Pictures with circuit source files
◇ ◇ ◇ ◇
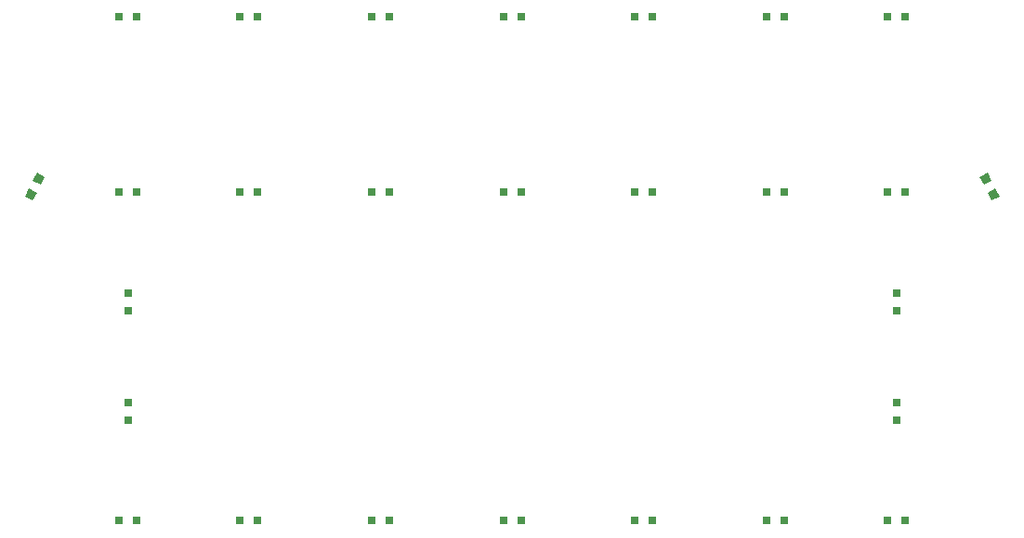
<source format=gtp>
G04 #@! TF.GenerationSoftware,KiCad,Pcbnew,(5.0.2)-1*
G04 #@! TF.CreationDate,2020-02-29T00:21:09+09:00*
G04 #@! TF.ProjectId,House,486f7573-652e-46b6-9963-61645f706362,rev?*
G04 #@! TF.SameCoordinates,Original*
G04 #@! TF.FileFunction,Paste,Top*
G04 #@! TF.FilePolarity,Positive*
%FSLAX46Y46*%
G04 Gerber Fmt 4.6, Leading zero omitted, Abs format (unit mm)*
G04 Created by KiCad (PCBNEW (5.0.2)-1) date 2020/02/29 0:21:09*
%MOMM*%
%LPD*%
G01*
G04 APERTURE LIST*
%ADD10R,0.800000X0.800000*%
%ADD11C,0.800000*%
%ADD12C,0.100000*%
G04 APERTURE END LIST*
D10*
G04 #@! TO.C,D13*
X172300000Y-98000000D03*
X170700000Y-98000000D03*
G04 #@! TD*
G04 #@! TO.C,D14*
X181700000Y-98000000D03*
X183300000Y-98000000D03*
G04 #@! TD*
G04 #@! TO.C,D15*
X182500000Y-88800000D03*
X182500000Y-87200000D03*
G04 #@! TD*
G04 #@! TO.C,D16*
X182500000Y-77200000D03*
X182500000Y-78800000D03*
G04 #@! TD*
G04 #@! TO.C,D17*
X113300000Y-68000000D03*
X111700000Y-68000000D03*
G04 #@! TD*
G04 #@! TO.C,D18*
X122700000Y-68000000D03*
X124300000Y-68000000D03*
G04 #@! TD*
G04 #@! TO.C,D19*
X136300000Y-68000000D03*
X134700000Y-68000000D03*
G04 #@! TD*
G04 #@! TO.C,D20*
X146700000Y-68000000D03*
X148300000Y-68000000D03*
G04 #@! TD*
G04 #@! TO.C,D21*
X160300000Y-68000000D03*
X158700000Y-68000000D03*
G04 #@! TD*
G04 #@! TO.C,D22*
X170700000Y-68000000D03*
X172300000Y-68000000D03*
G04 #@! TD*
G04 #@! TO.C,D23*
X183300000Y-68000000D03*
X181700000Y-68000000D03*
G04 #@! TD*
D11*
G04 #@! TO.C,D24*
X191358207Y-68215323D03*
D12*
G36*
X191894972Y-68393881D02*
X191179649Y-68752088D01*
X190821442Y-68036765D01*
X191536765Y-67678558D01*
X191894972Y-68393881D01*
X191894972Y-68393881D01*
G37*
D11*
X190641793Y-66784677D03*
D12*
G36*
X191178558Y-66963235D02*
X190463235Y-67321442D01*
X190105028Y-66606119D01*
X190820351Y-66247912D01*
X191178558Y-66963235D01*
X191178558Y-66963235D01*
G37*
G04 #@! TD*
D10*
G04 #@! TO.C,D25*
X136300000Y-98000000D03*
X134700000Y-98000000D03*
G04 #@! TD*
G04 #@! TO.C,D26*
X146700000Y-98000000D03*
X148300000Y-98000000D03*
G04 #@! TD*
G04 #@! TO.C,D27*
X158700000Y-98000000D03*
X160300000Y-98000000D03*
G04 #@! TD*
D11*
G04 #@! TO.C,D1*
X104358207Y-66784677D03*
D12*
G36*
X104179649Y-66247912D02*
X104894972Y-66606119D01*
X104536765Y-67321442D01*
X103821442Y-66963235D01*
X104179649Y-66247912D01*
X104179649Y-66247912D01*
G37*
D11*
X103641793Y-68215323D03*
D12*
G36*
X103463235Y-67678558D02*
X104178558Y-68036765D01*
X103820351Y-68752088D01*
X103105028Y-68393881D01*
X103463235Y-67678558D01*
X103463235Y-67678558D01*
G37*
G04 #@! TD*
D10*
G04 #@! TO.C,D2*
X111700000Y-52000000D03*
X113300000Y-52000000D03*
G04 #@! TD*
G04 #@! TO.C,D3*
X122700000Y-52000000D03*
X124300000Y-52000000D03*
G04 #@! TD*
G04 #@! TO.C,D4*
X134700000Y-52000000D03*
X136300000Y-52000000D03*
G04 #@! TD*
G04 #@! TO.C,D5*
X148300000Y-52000000D03*
X146700000Y-52000000D03*
G04 #@! TD*
G04 #@! TO.C,D6*
X160300000Y-52000000D03*
X158700000Y-52000000D03*
G04 #@! TD*
G04 #@! TO.C,D7*
X170700000Y-52000000D03*
X172300000Y-52000000D03*
G04 #@! TD*
G04 #@! TO.C,D8*
X181700000Y-52000000D03*
X183300000Y-52000000D03*
G04 #@! TD*
G04 #@! TO.C,D9*
X112500000Y-77200000D03*
X112500000Y-78800000D03*
G04 #@! TD*
G04 #@! TO.C,D10*
X112500000Y-87200000D03*
X112500000Y-88800000D03*
G04 #@! TD*
G04 #@! TO.C,D11*
X111700000Y-98000000D03*
X113300000Y-98000000D03*
G04 #@! TD*
G04 #@! TO.C,D12*
X122700000Y-98000000D03*
X124300000Y-98000000D03*
G04 #@! TD*
M02*

</source>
◇ ◇ ◇ ◇
### TASK DETAILS:
Show all lines above holding the word "APERTURE".

### WRITTEN ANSWER:
G04 APERTURE LIST*
G04 APERTURE END LIST*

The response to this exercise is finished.